St Augustine's House is the sole remaining Lutheran monastery in North America. It follows what might be called a "modern observant" form of the Benedictine Rule. This means, among other things, that the full Divine Office is recited daily with Holy Mass also celebrated daily. When sung, the Office and Mass employ the common Gregorian tones. It has never had many professed members but by God's grace, and with the generous support of a dedicated few, it has remained.

In a few weeks, St. Augustine's House will celebrate its Golden Jubilee, having been founded on 27 May 1956. The Prior, Fr Richard Herbel, OSB, announces that the Golden Jubilee anniversary will be celebrated August 25-26. In good Lutheran fashion, the celebration will commence with an organ recital and hymn sing in the Chapel immediately after Vespers.
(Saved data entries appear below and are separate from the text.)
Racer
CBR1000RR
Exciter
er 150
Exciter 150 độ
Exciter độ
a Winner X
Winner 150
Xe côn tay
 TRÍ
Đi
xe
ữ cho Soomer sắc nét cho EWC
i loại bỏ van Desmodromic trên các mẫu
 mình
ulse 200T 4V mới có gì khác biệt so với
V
Then, on the annual "Fellowship Day," after Holy Mass, Dr Robert L Wilken will give a presentation entitled "Monasticism: A Gift to the Church." In the afternoon, Fr Caesarius Cavallin, OSB, (the Prior of the Östanbäck monastery, a Lutheran monastery in Sweden) will given a presentation entitled "The Fifty Years from the Swedish Horizon."

As a member of the Pastoral Council (the legal "board of directors") for St Augustine's House, I would be remiss if I did not encourage you to attend--or, at least, remember the monastery in your prayers.